[Records contained in a dataset]
+===+
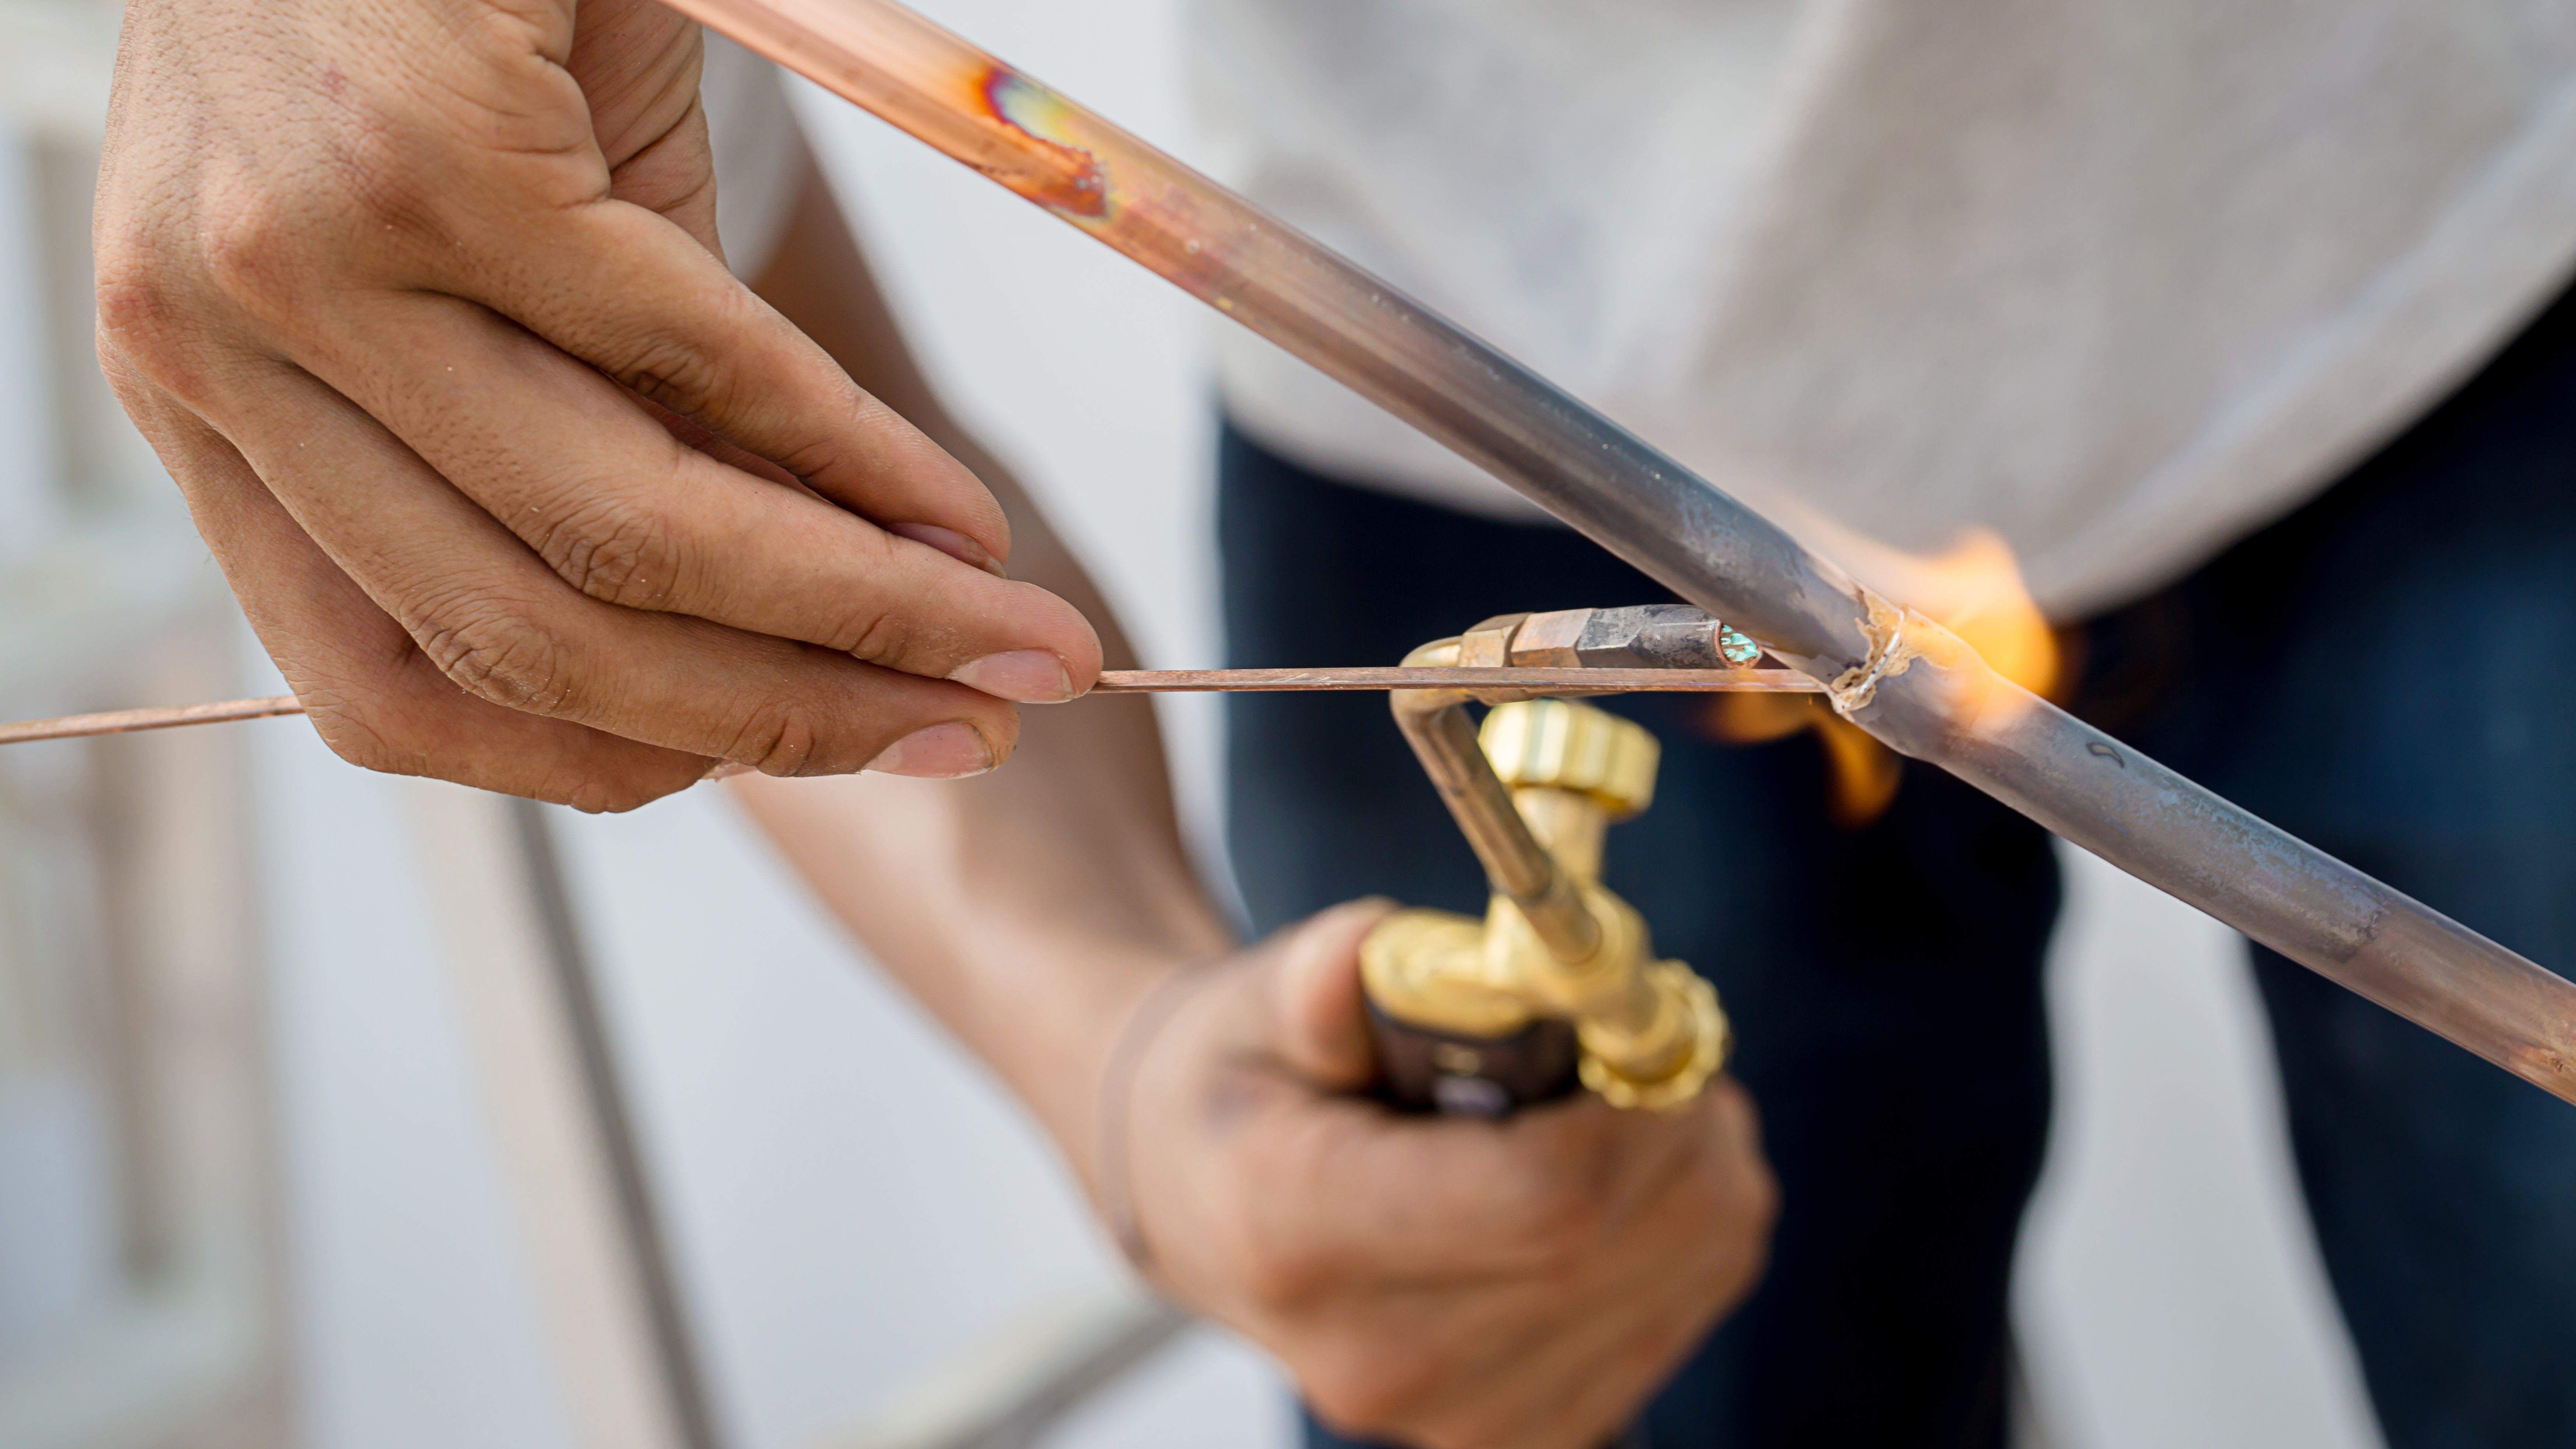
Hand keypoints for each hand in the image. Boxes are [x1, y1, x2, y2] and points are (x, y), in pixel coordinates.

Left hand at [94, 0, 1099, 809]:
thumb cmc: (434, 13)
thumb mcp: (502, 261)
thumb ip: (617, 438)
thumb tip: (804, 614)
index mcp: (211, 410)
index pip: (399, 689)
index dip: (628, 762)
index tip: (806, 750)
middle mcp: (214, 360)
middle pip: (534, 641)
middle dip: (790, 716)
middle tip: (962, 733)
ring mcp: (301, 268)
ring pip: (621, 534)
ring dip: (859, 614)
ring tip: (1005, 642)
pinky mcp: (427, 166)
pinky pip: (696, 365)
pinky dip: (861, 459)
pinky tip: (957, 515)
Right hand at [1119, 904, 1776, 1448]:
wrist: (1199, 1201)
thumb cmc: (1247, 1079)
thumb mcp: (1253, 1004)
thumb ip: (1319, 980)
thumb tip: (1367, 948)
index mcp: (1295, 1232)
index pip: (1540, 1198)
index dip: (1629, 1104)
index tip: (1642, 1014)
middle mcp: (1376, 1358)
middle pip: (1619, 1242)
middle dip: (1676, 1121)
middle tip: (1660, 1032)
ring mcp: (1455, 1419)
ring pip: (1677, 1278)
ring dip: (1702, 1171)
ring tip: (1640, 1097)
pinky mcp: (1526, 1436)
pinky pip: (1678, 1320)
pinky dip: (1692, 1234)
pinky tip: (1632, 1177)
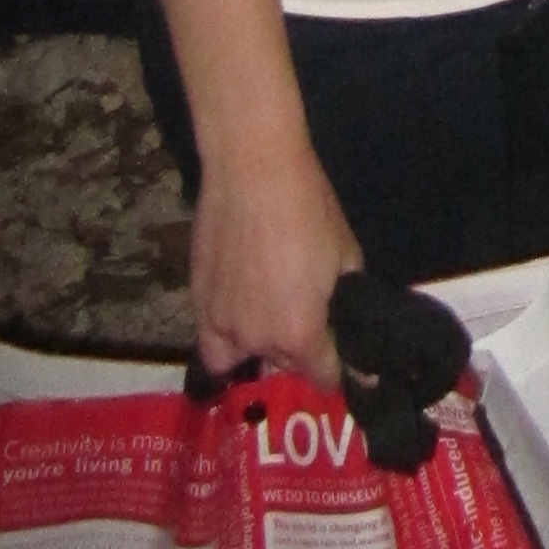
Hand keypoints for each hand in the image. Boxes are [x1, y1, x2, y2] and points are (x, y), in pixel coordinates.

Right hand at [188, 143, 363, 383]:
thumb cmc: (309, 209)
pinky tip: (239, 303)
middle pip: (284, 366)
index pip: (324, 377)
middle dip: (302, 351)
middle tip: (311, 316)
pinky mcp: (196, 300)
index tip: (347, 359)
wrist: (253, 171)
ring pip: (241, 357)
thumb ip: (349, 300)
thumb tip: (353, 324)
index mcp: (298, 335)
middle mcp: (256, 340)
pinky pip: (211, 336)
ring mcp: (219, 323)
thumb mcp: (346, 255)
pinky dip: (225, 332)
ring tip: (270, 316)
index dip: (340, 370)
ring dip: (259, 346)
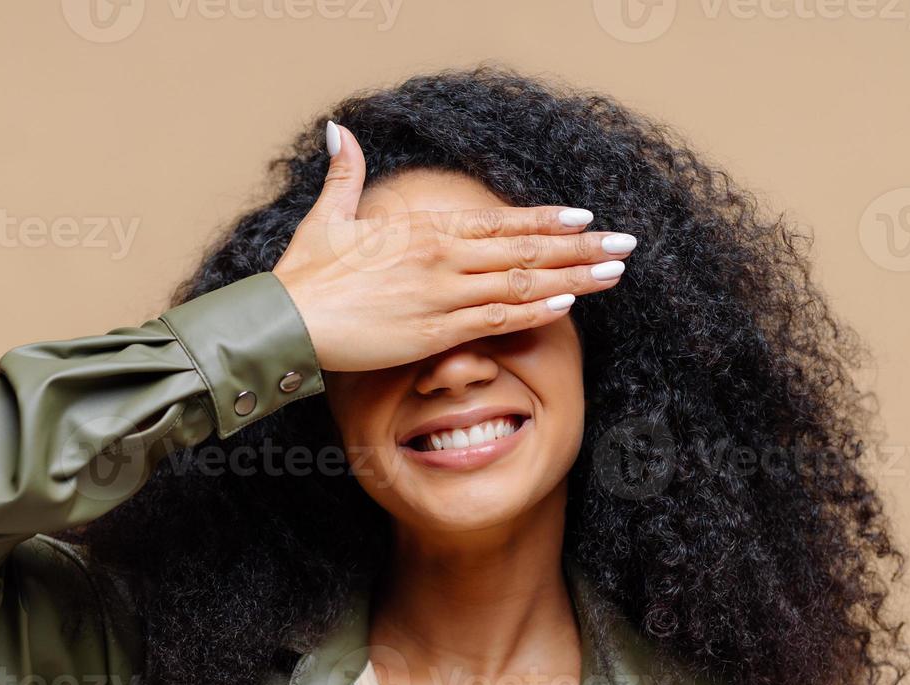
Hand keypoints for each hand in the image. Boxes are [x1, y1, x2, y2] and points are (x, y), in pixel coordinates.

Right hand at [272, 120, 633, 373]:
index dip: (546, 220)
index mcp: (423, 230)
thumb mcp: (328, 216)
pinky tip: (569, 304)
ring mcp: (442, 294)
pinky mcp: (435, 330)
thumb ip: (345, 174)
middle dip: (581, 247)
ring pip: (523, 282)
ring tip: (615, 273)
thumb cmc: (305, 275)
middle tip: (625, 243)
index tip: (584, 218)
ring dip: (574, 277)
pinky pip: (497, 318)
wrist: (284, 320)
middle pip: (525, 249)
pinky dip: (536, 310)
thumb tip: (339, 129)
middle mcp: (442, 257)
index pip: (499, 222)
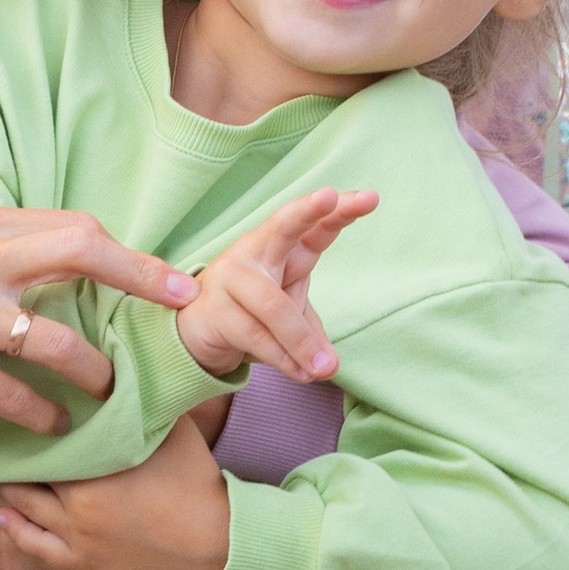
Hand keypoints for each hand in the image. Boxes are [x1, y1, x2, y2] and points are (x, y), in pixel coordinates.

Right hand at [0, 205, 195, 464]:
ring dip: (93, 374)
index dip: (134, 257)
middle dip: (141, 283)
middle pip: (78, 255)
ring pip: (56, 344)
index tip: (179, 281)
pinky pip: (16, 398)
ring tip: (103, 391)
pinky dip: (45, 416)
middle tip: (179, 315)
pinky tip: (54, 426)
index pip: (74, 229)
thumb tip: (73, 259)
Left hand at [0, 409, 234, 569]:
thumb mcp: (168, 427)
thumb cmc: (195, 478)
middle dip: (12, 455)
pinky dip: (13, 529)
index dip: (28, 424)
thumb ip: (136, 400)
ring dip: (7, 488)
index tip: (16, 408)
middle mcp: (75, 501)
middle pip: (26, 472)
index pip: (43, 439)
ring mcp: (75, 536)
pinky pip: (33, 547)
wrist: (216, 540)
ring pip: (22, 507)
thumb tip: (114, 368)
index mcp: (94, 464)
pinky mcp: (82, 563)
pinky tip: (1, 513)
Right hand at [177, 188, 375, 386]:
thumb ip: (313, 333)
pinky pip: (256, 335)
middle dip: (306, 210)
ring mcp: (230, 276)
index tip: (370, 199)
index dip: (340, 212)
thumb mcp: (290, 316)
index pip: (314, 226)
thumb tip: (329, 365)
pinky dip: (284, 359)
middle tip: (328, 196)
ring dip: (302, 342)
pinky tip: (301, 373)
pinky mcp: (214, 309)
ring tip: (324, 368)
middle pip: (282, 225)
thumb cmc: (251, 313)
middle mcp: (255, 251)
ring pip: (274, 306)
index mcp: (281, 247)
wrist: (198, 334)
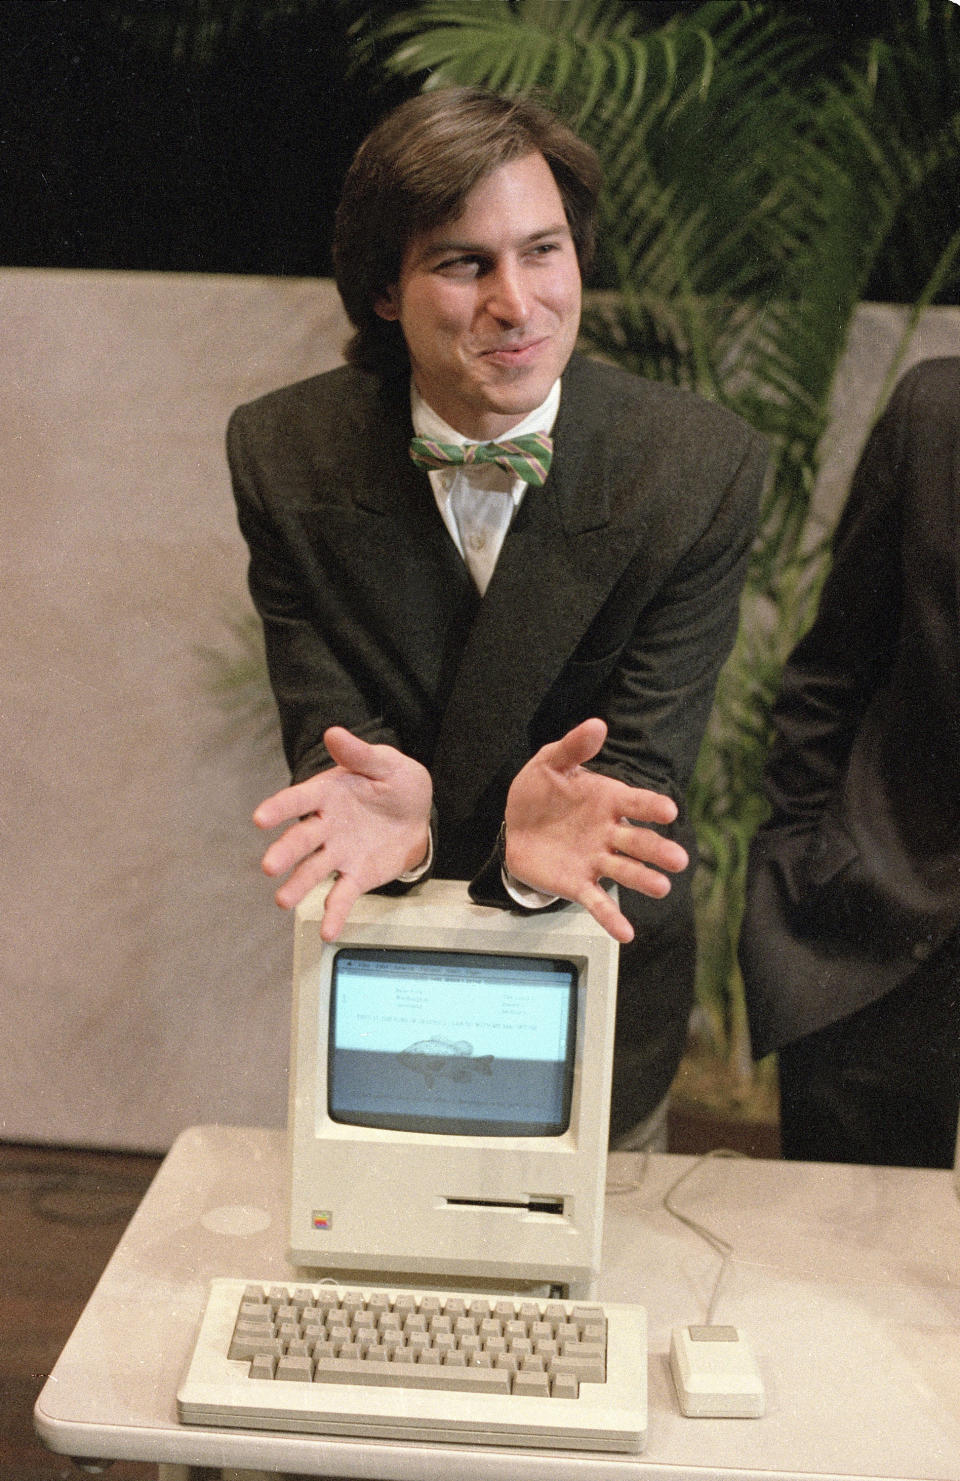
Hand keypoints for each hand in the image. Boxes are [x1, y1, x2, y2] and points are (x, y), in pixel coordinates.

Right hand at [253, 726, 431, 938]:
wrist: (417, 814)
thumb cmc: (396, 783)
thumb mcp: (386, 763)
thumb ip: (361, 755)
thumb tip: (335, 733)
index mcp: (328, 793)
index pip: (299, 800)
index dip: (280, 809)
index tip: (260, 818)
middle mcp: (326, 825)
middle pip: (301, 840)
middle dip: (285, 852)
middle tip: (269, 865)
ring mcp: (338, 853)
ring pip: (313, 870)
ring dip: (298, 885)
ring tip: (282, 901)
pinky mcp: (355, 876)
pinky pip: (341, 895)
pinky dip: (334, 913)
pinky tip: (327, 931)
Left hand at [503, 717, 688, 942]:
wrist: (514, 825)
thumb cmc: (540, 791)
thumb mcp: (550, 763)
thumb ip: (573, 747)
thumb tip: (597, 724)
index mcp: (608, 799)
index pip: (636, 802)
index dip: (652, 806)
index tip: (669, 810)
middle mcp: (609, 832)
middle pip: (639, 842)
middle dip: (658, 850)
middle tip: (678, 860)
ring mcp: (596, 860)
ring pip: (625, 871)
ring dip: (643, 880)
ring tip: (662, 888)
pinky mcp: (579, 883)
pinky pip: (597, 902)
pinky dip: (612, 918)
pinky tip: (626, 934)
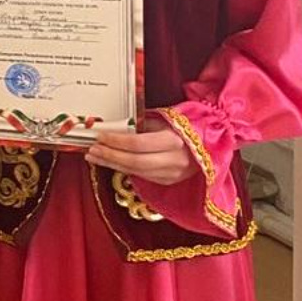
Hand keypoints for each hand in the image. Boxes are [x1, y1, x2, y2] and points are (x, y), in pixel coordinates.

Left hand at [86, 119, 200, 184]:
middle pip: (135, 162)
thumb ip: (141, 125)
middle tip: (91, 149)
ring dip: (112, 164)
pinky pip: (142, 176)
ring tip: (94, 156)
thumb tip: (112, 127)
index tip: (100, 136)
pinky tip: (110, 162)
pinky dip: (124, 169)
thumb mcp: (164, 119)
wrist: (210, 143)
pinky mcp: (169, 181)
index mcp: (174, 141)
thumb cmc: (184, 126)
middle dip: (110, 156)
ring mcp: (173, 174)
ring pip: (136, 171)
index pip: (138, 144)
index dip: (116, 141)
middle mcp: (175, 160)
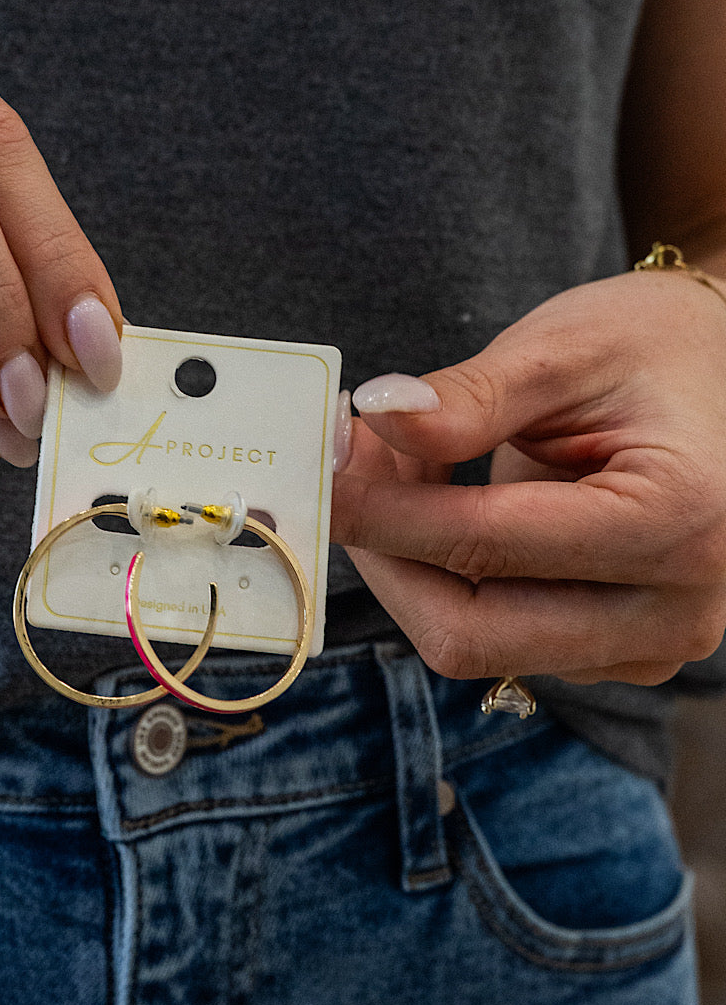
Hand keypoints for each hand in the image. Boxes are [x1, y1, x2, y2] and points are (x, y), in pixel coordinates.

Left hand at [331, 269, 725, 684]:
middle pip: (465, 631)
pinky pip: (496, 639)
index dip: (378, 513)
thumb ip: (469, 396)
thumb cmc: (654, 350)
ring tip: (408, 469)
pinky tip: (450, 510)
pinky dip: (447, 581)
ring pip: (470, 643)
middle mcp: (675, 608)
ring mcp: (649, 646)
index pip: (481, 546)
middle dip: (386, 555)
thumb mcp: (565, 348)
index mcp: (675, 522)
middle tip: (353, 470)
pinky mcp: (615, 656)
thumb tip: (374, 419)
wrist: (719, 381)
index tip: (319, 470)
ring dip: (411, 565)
+===+
* PROBLEM DETAILS: Would you print exactly, and only, the lines of the data above from the line with "middle pip: (534, 641)" through the line with "pinky tip: (1632, 1177)", inclusive?

* FINAL ANSWER:
middle pip: (534, 641)
middle dip: (790, 716)
middle tip: (962, 733)
ring mcp: (301, 268)
ring pip: (621, 534)
ring dip: (859, 614)
ring tip: (1005, 642)
pinky mcp: (427, 166)
pinky pip: (696, 365)
pinky dip: (861, 459)
pinky tip: (957, 515)
Right hand at [1119, 904, 1776, 1448]:
wrist: (1199, 1201)
thumb cmc: (1247, 1079)
thumb mcp: (1253, 1004)
thumb ip: (1319, 980)
thumb tip: (1367, 948)
index mcp: (1295, 1232)
index pip: (1540, 1198)
index dip: (1629, 1104)
index tip: (1642, 1014)
middle mcp: (1376, 1358)
middle pip: (1619, 1242)
middle dip: (1676, 1121)
middle tip: (1660, 1032)
ring mcp: (1455, 1419)
ring pip: (1677, 1278)
ring dip: (1702, 1171)
ring tip: (1640, 1097)
pinky mcp: (1526, 1436)
pinky pip: (1678, 1320)
pinky dip: (1692, 1234)
pinky tip: (1632, 1177)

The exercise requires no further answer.